At 11:30 a.m. I had my chance to lecture and, being a day at sea, I deemed it appropriate to talk about Oceanography. In my presentation entitled “Water, The Restless Sea” I explained the world’s main ocean currents systems, both surface currents as well as vertical water movement with an emphasis on Antarctica. I also explained waves, tsunamis and tides. 

Just after lunch, at 2:30 p.m. our Historian Victoria Salem gave a very interesting lecture entitled “Ernest Shackleton, the Greatest Explorer of the Antarctic Heroic Age?” Shackleton is famous for his amazing leadership skills during the Endurance expedition of 1914-17. What made this spectacular failure of a man so admirable? Was he skilled or lucky?  Victoria answered these and many other questions in this account of one of the greatest adventure tales of all times.

At 4 pm Stefan Kredel hosted a Team Trivia game during Tea Time, and at 5 pm a Recap & Briefing was offered by the Expedition Team. In this recap, Robin Aiello talked about pigmentation anomalies in animals – melanism, leucism and albinism.
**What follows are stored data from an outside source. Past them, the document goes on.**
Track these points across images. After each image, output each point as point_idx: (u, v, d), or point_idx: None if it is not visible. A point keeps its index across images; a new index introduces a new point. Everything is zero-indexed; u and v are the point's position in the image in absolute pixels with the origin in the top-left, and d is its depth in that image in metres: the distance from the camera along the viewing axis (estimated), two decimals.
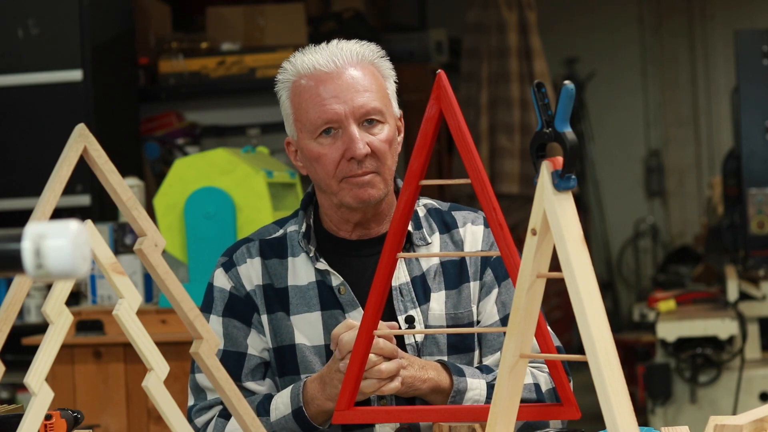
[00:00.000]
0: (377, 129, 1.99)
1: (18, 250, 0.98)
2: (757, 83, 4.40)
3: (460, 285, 2.05)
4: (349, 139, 1.96)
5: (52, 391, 1.41)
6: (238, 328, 2.05)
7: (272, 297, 2.04)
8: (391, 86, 2.05)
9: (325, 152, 1.98)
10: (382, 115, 1.99)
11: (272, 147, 4.44)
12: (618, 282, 7.96)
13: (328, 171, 1.99)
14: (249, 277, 2.06)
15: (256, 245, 2.08)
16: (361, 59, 2.01)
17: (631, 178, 7.95)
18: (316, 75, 2.00)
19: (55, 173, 1.38)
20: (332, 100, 1.97)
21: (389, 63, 2.06)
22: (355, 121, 1.97)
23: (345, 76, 1.98)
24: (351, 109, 1.97)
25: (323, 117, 1.98)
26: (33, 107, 4.34)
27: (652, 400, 4.36)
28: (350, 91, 1.97)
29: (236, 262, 2.07)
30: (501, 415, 1.44)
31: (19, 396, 4.22)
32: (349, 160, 1.97)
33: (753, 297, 4.44)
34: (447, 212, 2.11)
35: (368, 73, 2.00)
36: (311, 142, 2.00)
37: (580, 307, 1.31)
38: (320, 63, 2.00)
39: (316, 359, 2.02)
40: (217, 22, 5.08)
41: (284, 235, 2.08)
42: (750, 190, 4.37)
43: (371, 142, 1.97)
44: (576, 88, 1.40)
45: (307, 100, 2.00)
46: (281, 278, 2.05)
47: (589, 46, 7.80)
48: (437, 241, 2.07)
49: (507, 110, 5.49)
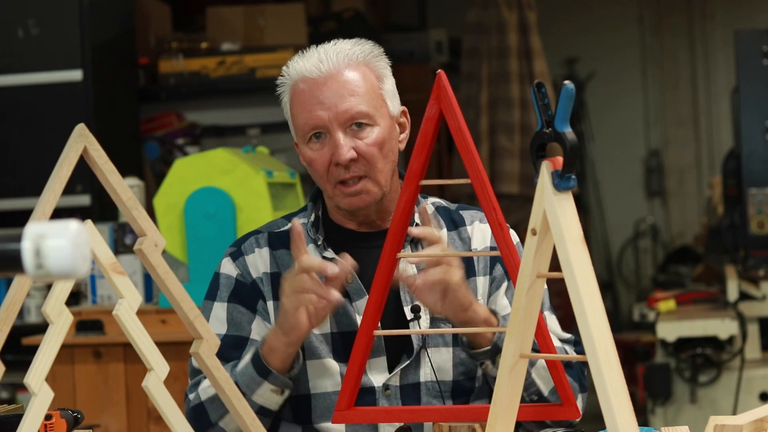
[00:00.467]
0: (365, 132, 2.00)
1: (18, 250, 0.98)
2: (757, 83, 4.40)
3: (467, 279, 2.06)
4: (334, 144, 1.99)
5: (52, 391, 1.41)
6: (243, 313, 2.06)
7: (279, 284, 2.05)
8: (387, 85, 2.05)
9: (315, 157, 2.01)
10: (370, 117, 2.00)
11: (272, 147, 4.44)
12: (618, 282, 7.95)
13: (321, 175, 2.02)
14: (256, 265, 2.08)
15: (265, 237, 2.11)
16: (350, 61, 2.01)
17: (631, 178, 7.95)
18: (305, 80, 2.02)
19: (55, 173, 1.38)
20: (317, 107, 1.99)
21: (385, 61, 2.06)
22: (339, 126, 1.99)
23: (330, 82, 1.99)
24: (335, 115, 1.98)
25: (309, 123, 2.01)
26: (33, 107, 4.33)
27: (652, 400, 4.36)
28: (335, 96, 1.99)
29: (244, 251, 2.10)
30: (501, 415, 1.44)
31: (19, 396, 4.22)
32: (336, 165, 1.99)
33: (753, 297, 4.44)
34: (455, 211, 2.14)
35: (358, 74, 2.01)
36: (304, 147, 2.04)
37: (580, 307, 1.31)
38: (306, 69, 2.02)
39: (323, 346, 2.03)
40: (217, 22, 5.08)
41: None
42: (750, 190, 4.37)
43: (357, 147, 1.99)
44: (576, 88, 1.40)
45: (297, 106, 2.03)
46: (289, 267, 2.06)
47: (589, 46, 7.79)
48: (445, 238, 2.07)
49: (507, 110, 5.49)
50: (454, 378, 2.05)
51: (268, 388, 1.94)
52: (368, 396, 2.01)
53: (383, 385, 2.02)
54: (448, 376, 2.05)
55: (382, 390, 2.02)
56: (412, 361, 2.03)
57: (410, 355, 2.03)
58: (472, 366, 2.05)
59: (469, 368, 2.06)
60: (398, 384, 2.02)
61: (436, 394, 2.04)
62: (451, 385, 2.05)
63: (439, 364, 2.03)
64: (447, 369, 2.04)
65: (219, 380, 1.41)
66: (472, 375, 2.06)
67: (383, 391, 2.02)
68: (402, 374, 2.03)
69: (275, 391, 1.95)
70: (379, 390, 2.02)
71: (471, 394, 2.07)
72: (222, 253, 2.14)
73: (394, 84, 2.08)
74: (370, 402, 2.01)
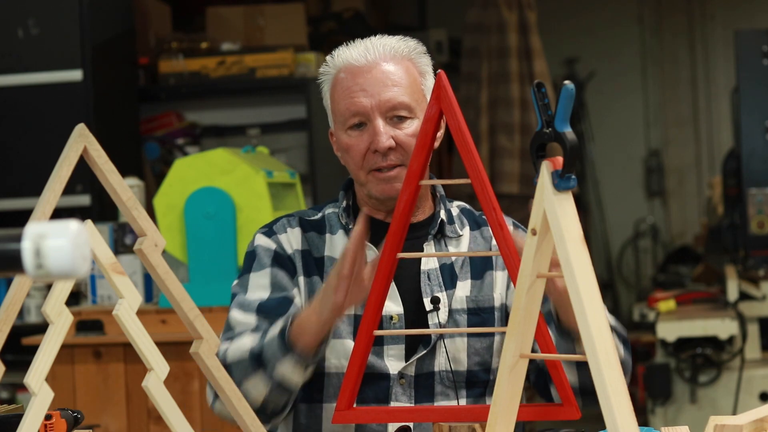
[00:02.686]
0: (406, 124, 2.04)
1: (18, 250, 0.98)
2: (757, 83, 4.40)
3: (483, 273, 2.10)
4: (374, 132, 2.02)
5: (52, 391, 1.41)
6: (285, 278, 2.08)
7: (310, 262, 2.09)
8: (428, 82, 2.09)
9: (353, 143, 2.05)
10: (411, 110, 2.04)
11: (272, 147, 4.44)
12: (618, 282, 7.95)
13: (356, 162, 2.05)
14: (289, 242, 2.11)
15: (296, 219, 2.14)
16: (396, 54, 2.05)
17: (631, 178, 7.95)
18: (350, 68, 2.05)
19: (55, 173, 1.38)
20: (360, 94, 2.03)
21: (427, 59, 2.11)
22: (381, 114, 2.02)
23: (375, 71, 2.03)
24: (377, 103, 2.02)
25: (351, 109, 2.04)
26: (33, 107, 4.33)
27: (652, 400, 4.36)
28: (378, 85, 2.02)
29: (277, 231, 2.13)
30: (501, 415, 1.44)
31: (19, 396, 4.22)
32: (374, 152, 2.03)
33: (753, 297, 4.44)
34: (479, 216, 2.18)
35: (402, 68, 2.05)
36: (343, 134, 2.07)
37: (580, 307, 1.31)
38: (353, 57, 2.05)
39: (346, 327, 2.04)
40: (217, 22, 5.08)
41: (322, 217, 2.15)
42: (750, 190, 4.37)
43: (396, 136, 2.02)
44: (576, 88, 1.40)
45: (340, 93, 2.06)
46: (319, 249, 2.10)
47: (589, 46, 7.79)
48: (467, 236, 2.14)
49: (507, 110, 5.48)
50: (469, 368, 2.07)
51: (290, 363, 1.93)
52: (383, 382, 2.03)
53: (398, 373, 2.03)
54: (462, 366, 2.07)
55: (397, 378, 2.03)
56: (429, 350, 2.05)
57: (427, 345, 2.05)
58: (487, 357, 2.08)
59: (484, 359, 2.08)
60: (413, 374, 2.04)
61: (450, 384, 2.05)
62: (465, 375, 2.07)
63: (453, 354, 2.06)
64: (461, 359, 2.06)
65: (219, 380, 1.41)
66: (486, 366, 2.08)
67: (398, 379, 2.03)
68: (417, 363, 2.05)
69: (297, 368, 1.94)
70: (393, 377, 2.03)
71: (484, 385, 2.09)
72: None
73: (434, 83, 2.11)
74: (384, 388, 2.03)
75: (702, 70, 7.79)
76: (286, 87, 4.68)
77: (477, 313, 2.08)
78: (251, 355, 1.95)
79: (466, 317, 2.06)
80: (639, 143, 7.94)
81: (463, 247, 2.12)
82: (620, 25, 7.88)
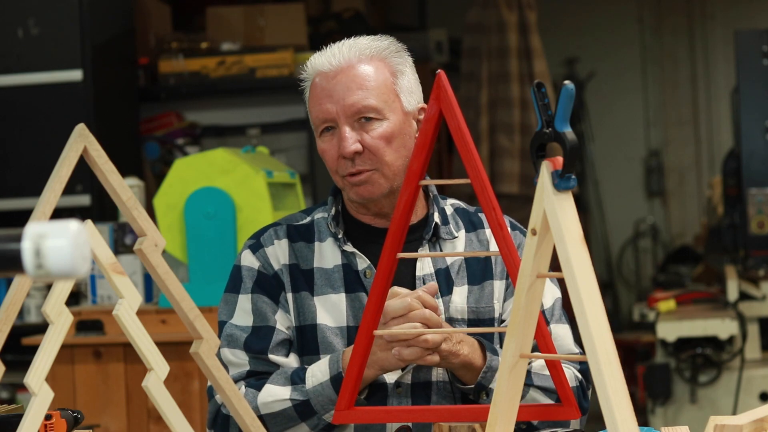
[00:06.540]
0: (373, 125, 2.02)
1: (18, 250, 0.98)
2: (757, 83, 4.40)
3: (483, 281, 2.09)
4: (340, 137, 2.02)
5: (52, 391, 1.41)
6: (267, 303, 2.07)
7: (298, 276, 2.08)
8: (403, 81, 2.06)
9: (326, 149, 2.06)
10: (378, 111, 2.02)
11: (272, 147, 4.44)
12: (618, 282, 7.95)
13: (331, 167, 2.06)
14: (276, 256, 2.10)
15: (284, 229, 2.13)
16: (363, 55, 2.04)
17: (631, 178, 7.95)
18: (320, 74, 2.06)
19: (55, 173, 1.38)
20: (326, 100, 2.03)
21: (404, 57, 2.08)
22: (346, 119, 2.02)
23: (341, 75, 2.03)
24: (342, 108, 2.02)
25: (320, 117, 2.05)
26: (33, 107, 4.34)
27: (652, 400, 4.36)
28: (343, 89, 2.02)
29: (264, 243, 2.11)
30: (501, 415, 1.44)
31: (19, 396, 4.22)
32: (343, 158, 2.02)
33: (753, 297, 4.44)
34: (474, 213, 2.16)
35: (371, 68, 2.04)
36: (318, 140, 2.09)
37: (580, 307, 1.31)
38: (321, 63, 2.06)
39: (338, 340, 2.04)
40: (217, 22, 5.08)
41: (311, 222, 2.13)
42: (750, 190, 4.37)
43: (363, 140, 2.02)
44: (576, 88, 1.40)
45: (312, 99, 2.08)
46: (307, 260, 2.09)
47: (589, 46, 7.79)
48: (462, 238, 2.12)
49: (507, 110, 5.49)
50: None
51: None
52: (379, 392, 2.03)
53: (395, 382, 2.03)
54: None
55: (394, 387, 2.03)
56: None
57: None
58: None
59: None
60: (410, 382, 2.04)
61: (447, 394, 2.04)
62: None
63: None
64: None
65: (219, 380, 1.41)
66: None
67: (395, 388, 2.03)
68: (414, 372, 2.04)
69: None
70: (390, 387, 2.03)
71: None
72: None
73: (416, 80, 2.10)
74: (381, 398, 2.03)
75: (702, 70, 7.79)
76: (286, 87, 4.68)
77: (477, 324, 2.07)
78: (294, 405, 1.98)
79: (466, 327, 2.05)
80: (639, 143, 7.94)
81: (459, 250, 2.10)
82: (620, 25, 7.88)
Richard Kirchner spoke about Giant Petrels, Anja about the wingspan of some sea birds, Victoria told us about the history of South Georgia and I closed the recap with the Geological history of the island.  After all that, Robin West came on stage and explained the plans for tomorrow when we will be preparing for our arrival to Elephant Island and the Antarctic Peninsula. 

So far so good!  I can confidently say that this trip has been a success so far.  Our visit to South Georgia was one that made a great impression on our guests.